WHAT YOU HAVE TO DO: Your answer needs to include each line of the records in which the string "nullable" can be found.

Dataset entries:
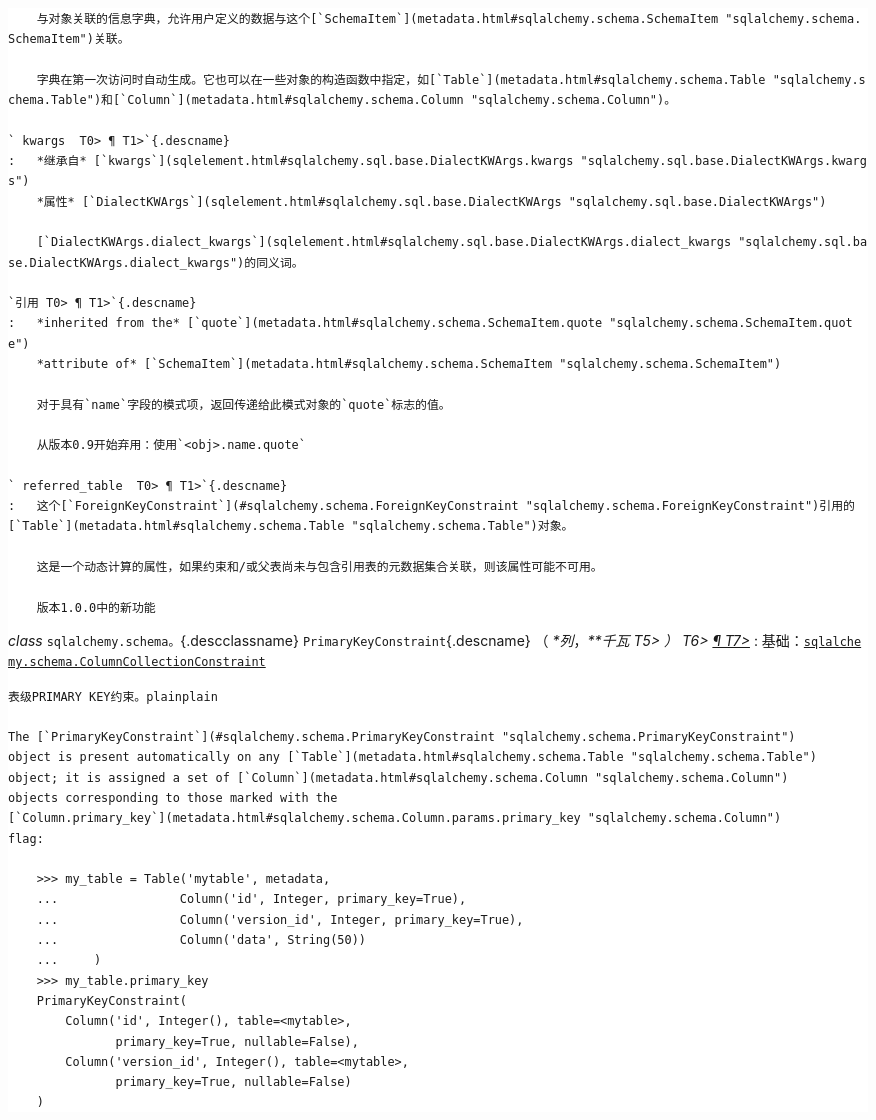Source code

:         与对象关联的信息字典，允许用户定义的数据与这个[`SchemaItem`](metadata.html#sqlalchemy.schema.SchemaItem "sqlalchemy.schema.SchemaItem")关联。

        字典在第一次访问时自动生成。它也可以在一些对象的构造函数中指定，如[`Table`](metadata.html#sqlalchemy.schema.Table "sqlalchemy.schema.Table")和[`Column`](metadata.html#sqlalchemy.schema.Column "sqlalchemy.schema.Column")。

    ` kwargs  T0> ¶ T1>`{.descname}
    :   *继承自* [`kwargs`](sqlelement.html#sqlalchemy.sql.base.DialectKWArgs.kwargs "sqlalchemy.sql.base.DialectKWArgs.kwargs")
        *属性* [`DialectKWArgs`](sqlelement.html#sqlalchemy.sql.base.DialectKWArgs "sqlalchemy.sql.base.DialectKWArgs")

        [`DialectKWArgs.dialect_kwargs`](sqlelement.html#sqlalchemy.sql.base.DialectKWArgs.dialect_kwargs "sqlalchemy.sql.base.DialectKWArgs.dialect_kwargs")的同义词。

    `引用 T0> ¶ T1>`{.descname}
    :   *inherited from the* [`quote`](metadata.html#sqlalchemy.schema.SchemaItem.quote "sqlalchemy.schema.SchemaItem.quote")
        *attribute of* [`SchemaItem`](metadata.html#sqlalchemy.schema.SchemaItem "sqlalchemy.schema.SchemaItem")

        对于具有`name`字段的模式项，返回传递给此模式对象的`quote`标志的值。

        从版本0.9开始弃用：使用`<obj>.name.quote`

    ` referred_table  T0> ¶ T1>`{.descname}
    :   这个[`ForeignKeyConstraint`](#sqlalchemy.schema.ForeignKeyConstraint "sqlalchemy.schema.ForeignKeyConstraint")引用的[`Table`](metadata.html#sqlalchemy.schema.Table "sqlalchemy.schema.Table")对象。

        这是一个动态计算的属性，如果约束和/或父表尚未与包含引用表的元数据集合关联，则该属性可能不可用。

        版本1.0.0中的新功能

*class* `sqlalchemy.schema。`{.descclassname} `PrimaryKeyConstraint`{.descname} （ *\*列*，*\*\*千瓦 T5\> ） T6\> [¶ T7\>](#sqlalchemy.schema.PrimaryKeyConstraint "Permalink to this definition")*
:   基础：[`sqlalchemy.schema.ColumnCollectionConstraint`](#sqlalchemy.schema.ColumnCollectionConstraint "sqlalchemy.schema.ColumnCollectionConstraint")

    表级PRIMARY KEY约束。plainplain

    The [`PrimaryKeyConstraint`](#sqlalchemy.schema.PrimaryKeyConstraint "sqlalchemy.schema.PrimaryKeyConstraint")
    object is present automatically on any [`Table`](metadata.html#sqlalchemy.schema.Table "sqlalchemy.schema.Table")
    object; it is assigned a set of [`Column`](metadata.html#sqlalchemy.schema.Column "sqlalchemy.schema.Column")
    objects corresponding to those marked with the
    [`Column.primary_key`](metadata.html#sqlalchemy.schema.Column.params.primary_key "sqlalchemy.schema.Column")
    flag:

        >>> my_table = Table('mytable', metadata,
        ...                 Column('id', Integer, primary_key=True),
        ...                 Column('version_id', Integer, primary_key=True),
        ...                 Column('data', String(50))
        ...     )
        >>> my_table.primary_key
        PrimaryKeyConstraint(
            Column('id', Integer(), table=<mytable>,
                   primary_key=True, nullable=False),
            Column('version_id', Integer(), table=<mytable>,
                   primary_key=True, nullable=False)
        )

TASK OUTPUT:
                   primary_key=True, nullable=False),
                   primary_key=True, nullable=False)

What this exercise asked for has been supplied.